2 thoughts on “Du “Dahomey” à “Bénin” : La polémique renaît

  1. C’est un vrai faux problème cette histoire de faire revenir la dénomination Dahomey en remplacement du Bénin.
    L’argumentation du requérant n’est même pas totalement juste. La dénomination Bénin vient de l’espace géographique dénommée Golfe du Bénin qui s’étend du Nigéria jusqu’au Sud Ouest du Ghana. Le nom Bénin n’a nullement été choisi en référence à l’ancien royaume Nigérian Bénin City mais en référence au Golfe du Bénin, une dénomination que la République sœur du Togo cherche aussi à porter (Ex: l’université nationale du Togo actuelle Université de Lomé s’appelait Université ddu Bénin, la bière Togolaise est dénommée jusqu’à nos jours Bière Bénin BB). Est ce en référence au Royaume Nigerian que les autorités Togolaise préfèrent cette dénomination à celle du Togo issu de la colonisation en référence à un petit bourgade du sud dénommé Togoville?

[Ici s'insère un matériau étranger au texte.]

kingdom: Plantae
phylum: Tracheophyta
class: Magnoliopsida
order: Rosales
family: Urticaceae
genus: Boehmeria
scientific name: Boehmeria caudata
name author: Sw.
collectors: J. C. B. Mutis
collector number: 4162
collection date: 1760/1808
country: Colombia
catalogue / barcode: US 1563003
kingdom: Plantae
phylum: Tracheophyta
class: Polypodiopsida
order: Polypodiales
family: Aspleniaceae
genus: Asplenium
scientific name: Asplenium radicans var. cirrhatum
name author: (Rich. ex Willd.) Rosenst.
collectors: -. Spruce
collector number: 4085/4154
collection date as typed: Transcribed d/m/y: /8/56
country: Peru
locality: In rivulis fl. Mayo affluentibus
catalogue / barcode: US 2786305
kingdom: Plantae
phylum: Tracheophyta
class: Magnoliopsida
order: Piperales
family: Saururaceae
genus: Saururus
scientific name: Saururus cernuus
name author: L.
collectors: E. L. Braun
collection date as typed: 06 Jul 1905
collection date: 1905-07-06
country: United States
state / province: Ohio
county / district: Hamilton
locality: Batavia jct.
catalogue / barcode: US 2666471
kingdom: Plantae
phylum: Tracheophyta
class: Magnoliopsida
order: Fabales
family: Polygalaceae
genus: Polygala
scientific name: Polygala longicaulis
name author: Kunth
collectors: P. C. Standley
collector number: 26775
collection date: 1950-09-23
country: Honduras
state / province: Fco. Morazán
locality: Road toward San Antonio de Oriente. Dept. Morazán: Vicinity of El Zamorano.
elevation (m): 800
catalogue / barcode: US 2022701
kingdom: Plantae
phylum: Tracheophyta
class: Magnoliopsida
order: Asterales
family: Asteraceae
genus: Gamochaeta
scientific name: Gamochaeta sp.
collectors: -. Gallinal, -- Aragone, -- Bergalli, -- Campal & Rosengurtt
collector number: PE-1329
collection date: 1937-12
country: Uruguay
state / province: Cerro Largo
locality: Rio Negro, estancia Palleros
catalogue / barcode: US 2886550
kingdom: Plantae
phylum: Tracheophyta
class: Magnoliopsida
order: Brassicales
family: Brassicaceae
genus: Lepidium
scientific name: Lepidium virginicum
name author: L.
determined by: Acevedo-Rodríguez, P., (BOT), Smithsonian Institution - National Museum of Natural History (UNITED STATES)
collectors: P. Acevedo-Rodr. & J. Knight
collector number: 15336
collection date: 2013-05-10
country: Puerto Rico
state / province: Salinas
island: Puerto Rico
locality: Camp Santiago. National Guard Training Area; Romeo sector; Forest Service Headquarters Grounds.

    Et puis si je prend l’exemple du Gold coast ancien nom colonial de la République du Ghana, l”ancien empire du Ghana ne relevait pas du territoire actuelle de la République du Ghana. . Est ce pour cela que les pays qui occupent actuellement le territoire de l’ ancien empire du Ghana vont se mettre à faire une guerre de patrimoine à la République du Ghana ? Nous avons mieux à faire.
    D’ailleurs notre territoire issu de la colonisation n’a porter le nom Dahomey que pendant 15 ans (1960- 1975) et depuis plus de 45 ans ce territoire est connu à l’internatiinal sous la dénomination République Populaire du Bénin 1975-1990 puis République du Bénin depuis la Conference nationale.
    Le défi qui nous attend et qui devrait notre priorité des priorités est notre développement,
    – notre libération totale du joug de la France,
    – la refonte totale de notre système éducatif avec la primauté de l’instruction dans nos langués nationales, l- Mener la lutte collégialement avec tous les pays de la CEDEAO pour enfant disposer d’une monnaie souveraine, unique, flottante sans parité avec quelque monnaie que ce soit.
    – Renforcer notre armée pour la défense efficace du territoire et de toute la sous région en collaboration avec les pays de la CEDEAO.
    Dr Comlan HOUILEY DANDEGLA

  2. En réalité, c’est toujours cette faculté que nous avons à soutenir le faux comme le vrai qui nous empêche de voir plus loin que le bout de notre nez. Nous dénonçons l’envahissement de la culture occidentale. Nous en appelons à la refonte du système éducatif actuel. Nous envisageons le développement endogène. Cependant nous ignorons qu’il nous faut une identité avant tout ça. Quelle la vraie signification du nom Bénin ? Même les agrégés ne pourront donner qu’une définition en rapport avec le dictionnaire de langue française. C’est dommage même le nom de mon pays est dans une langue étrangère. Une appellation extravertie pour un pays qui aspire à un développement. Rire. J’ai lu dans l’un des commentaires une proposition sur l’utilisation de nos langues maternelles dans le système éducatif. Cela m’a fait rire. Car si déjà nous avons du mal à accepter un nom local et historique pour notre pays, juste parce-que c’est pas dans notre vernaculaire, je suis curieux de savoir laquelle des langues androgènes recevra l’assentiment de tous. Nous sommes extravertie même dans notre argumentaire. Le vrai nom de notre pays, c’est Danhomey et nous le savons tous. Notre Capital est Adjatchè mais comme tout ça n’est pas dans la langue maternelle des autres, ils préfèrent mieux que nous maintenons tout en l’état. Mais un jour viendra où des béninois de type nouveau s’entendront pour redonner une identité à notre nation.